Both Union Pacific and Santa Fe have major intermodal yards in the Manteca area where truck trailers are transferred to and from train flatcars.
The UP facility is nestled between Lathrop and Manteca and accessed from Roth Road. It has been approved to almost triple in size to 2,186 truck movements a day at complete buildout that is expected in 40 years.
The 2001 expansion of the Santa Fe facility 12 miles northeast of Manteca between Austin and Jack Tone roads has increased that railroad’s intermodal capacity in San Joaquin County from 120,000 to 300,000 units annually.
Based largely on the intermodal traffic that is critical to South San Joaquin County’s growing strategic advantage of being the primary distribution center for the 19 million people in the Bay Area Mega Region, on the UP line cutting Manteca in half, train traffic — including ACE trains that will start running to and from Ceres in 2023 — will triple from an average of 20 a day to 60. That is the equivalent of a train on average every 24 minutes as opposed to the current average of once every hour and 12 minutes.
The flyover at the Stockton Diamond will do little if anything to mitigate increased train traffic through Manteca.
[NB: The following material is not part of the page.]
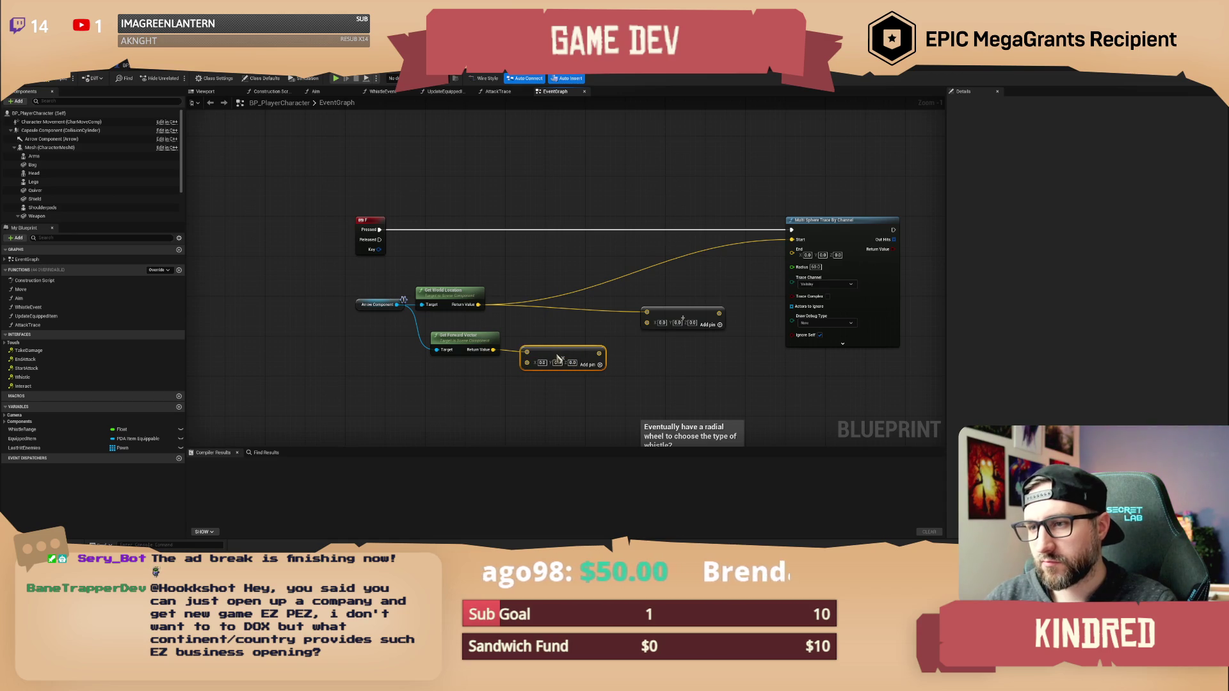
right_click(554, 352)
Without double tracking that is not currently on the table, tripling train traffic through Manteca is likely to ultimately triple the amount of time trains are sidelined and blocking the Woodward and Industrial Park crossings.
The frequency of moving trains blocking other crossing will triple as well.
Manteca is unique as there is no other city in the Central Valley with as many crossing where trains are moving through their communities at a high rate of speed.